FDA Facts About Chemical and Organic Products
At Greenerways Organic, we are constantly researching and reading the most up to date news reports in order to inform our formulation and customers. Because of that, we have included information and articles below that can help enlighten modern day consumers to facts about chemical and organic products.
DID YOU KNOW!?
- The FDA has publicly detailed the risks of using combination Chemical Sunscreens / Synthetic Repellents (DEET).
- DEET is a known strong solvent and is absorbed into the blood.
- DEET increases skin permeability and absorption of both DEET and Chemical Sunscreens into the blood (up to 6X).
- The FDA and JAMA Publication confirms that Chemical Sunscreens are absorbed into the blood at concentrations far exceeding FDA maximums.
- The FDA is proposing to eliminate 2in1 Repellent Sunscreens citing potential risks of Oxybenzone - DEET combination products as they are absorbed into the blood.
- The public is at risk as there is easy retail access to both Chemical Sunscreens and Synthetic Repellents (DEET).

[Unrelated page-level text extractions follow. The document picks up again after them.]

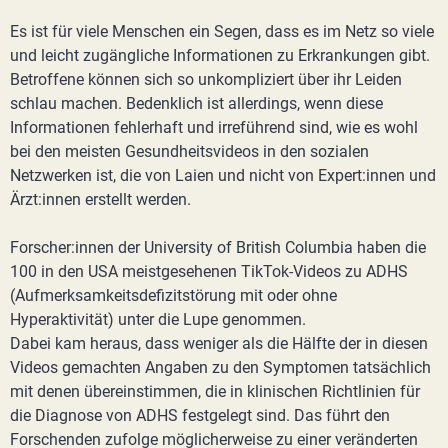
Es ist für viele Menschen ein Segen, dass es im Netz so viele
und leicht zugängliche Informationen zu Erkrankungen gibt.
Betroffene können sich so unkompliziert über ihr Leiden
schlau machen. Bedenklich ist allerdings, wenn diese
Informationen fehlerhaft und irreführend sind, wie es wohl
bei den meisten Gesundheitsvideos in den sozialen
Netzwerken ist, die von Laien und nicht von Expert:innen und
Ärzt:innen erstellt werden.
Forscher:innen der University of British Columbia haben die
100 in den USA meistgesehenen TikTok-Videos zu ADHS
(Aufmerksamkeitsdefizitstörung mit oder ohne
Hyperaktivität) unter die Lupe genommen.
Dabei kam heraus, dass weniger als die Hälfte der in diesen
Videos gemachten Angaben zu den Symptomen tatsächlich
mit denen übereinstimmen, die in klinischen Richtlinien für
die Diagnose von ADHS festgelegt sind. Das führt den
Forschenden zufolge möglicherweise zu einer veränderten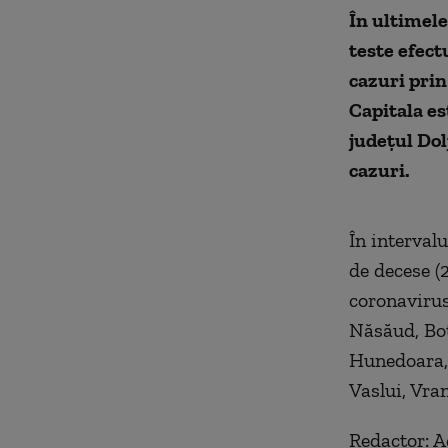
În ultimele
teste efect
cazuri prin
Capitala es
județul Dol
cazuri.
În interval
de decese (2
coronavirus,
Năsăud, Bot
Hunedoara, 
Vaslui, Vra
Redactor: 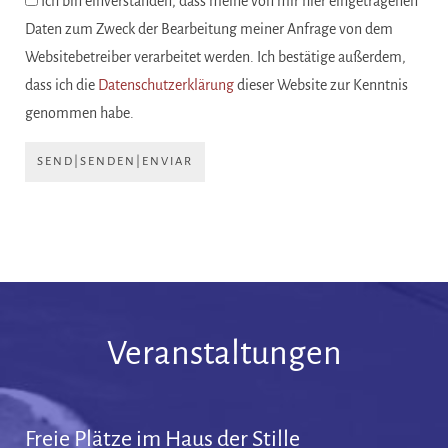
Ich bin einverstanden, dass meine von mir hier eingetragenen
Daten zum Zweck der Bearbeitung meiner Anfrage von dem
Websitebetreiber verarbeitet werden. Ich bestätige außerdem,
dass ich die
Datenschutzerklärung
dieser Website zur Kenntnis
genommen habe.
SEND|SENDEN|ENVIAR
Veranstaltungen
Freie Plätze im Haus der Stille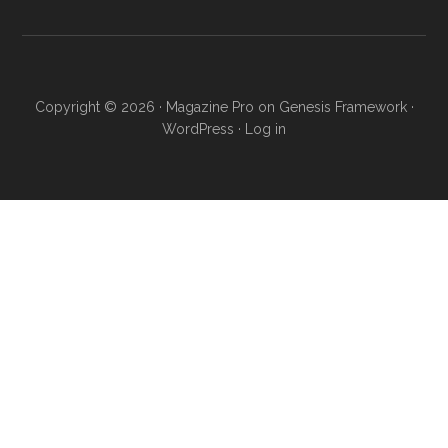
Copyright © 2026 ·
Magazine Pro
on
Genesis Framework
·
WordPress
·
Log in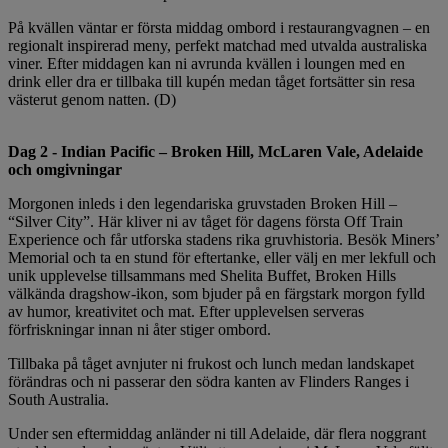
På kvällen väntar er första middag ombord i restaurangvagnen – en
regionalt inspirerad meny, perfekt matchad med utvalda australiska
viner. Efter middagen kan ni avrunda kvällen i loungen med en
drink eller dra er tillbaka till kupén medan tåget fortsätter sin resa
västerut genom natten. (D)
Dag 2 - Indian Pacific – Broken Hill, McLaren Vale, Adelaide
och omgivningar
Morgonen inleds i den legendariska gruvstaden Broken Hill –
“Silver City”. Här kliver ni av tåget för dagens första Off Train
Experience och får utforska stadens rika gruvhistoria. Besök Miners’
Memorial och ta en stund för eftertanke, eller välj en mer lekfull och
unik upplevelse tillsammans med Shelita Buffet, Broken Hills
välkända dragshow-ikon, som bjuder på en färgstark morgon fylld
av humor, kreativitet och mat. Efter upplevelsen serveras
förfriskningar innan ni åter stiger ombord.
Tillbaka på tåget avnjuter ni frukost och lunch medan landskapet
förändras och ni passerar den södra kanten av Flinders Ranges i
South Australia.
Under sen eftermiddag anländer ni till Adelaide, där flera noggrant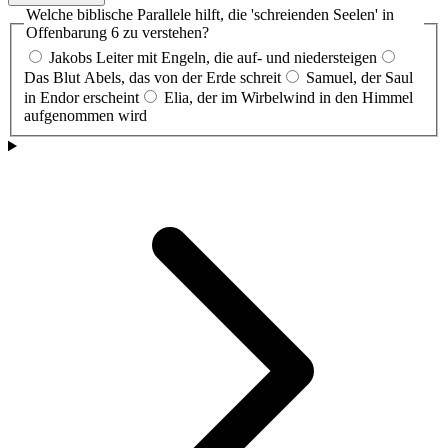
Welche biblische Parallele hilft, die 'schreienden Seelen' in
Offenbarung 6 zu verstehen?
Jakobs Leiter mit Engeln, die auf- und niedersteigen
Das Blut Abels, das von der Erde schreit
Samuel, der Saul
in Endor erscheint
Elia, der im Wirbelwind in den Himmel
aufgenommen wird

- The public can purchase and apply unregulated combinations of both products in quantities and concentrations that pose health risks.
- There should be warning labels on both products - not to use the other in combination
Our 2-in-1 SPF 30 Sunscreen & Bug Repellent uses Zinc Oxide and Essential Oils which are safe, effective, and addresses all of the FDA concerns.
Excerpt from FDA new Rule proposal: "There have been some studies assessing the penetration of DEET and the effects of DEET combined with sunscreen (particularly the active ingredient oxybenzone) on dermal penetration. Ross et al. tested for synergistic effects between DEET and oxybenzone using an in vitro mouse skin diffusion model and showed substantial penetration of a 20 percent DEET standard in ethanol, while penetration of sunscreen active ingredients was not found (Ref. 205). Despite a lower DEET content (10 percent), a commercially marketed sunscreen formulation had a 6-fold more rapid detection and a 3- to 4-fold greater penetration of DEET than the 20 percent standard. Other diffusion tests using pigskin or artificial membranes and various combinations of DEET and oxybenzone in different media suggested an enhancing effect on dermal penetration of both DEET and oxybenzone (Refs. 206 and 207). The same investigators obtained similar results in a later in vitro study using human skin (Ref. 207). Kasichayanula et al. assessed the dermal absorption of DEET and oxybenzone using an in vivo piglet model, in which samples were collected from plasma, urine, and under the skin."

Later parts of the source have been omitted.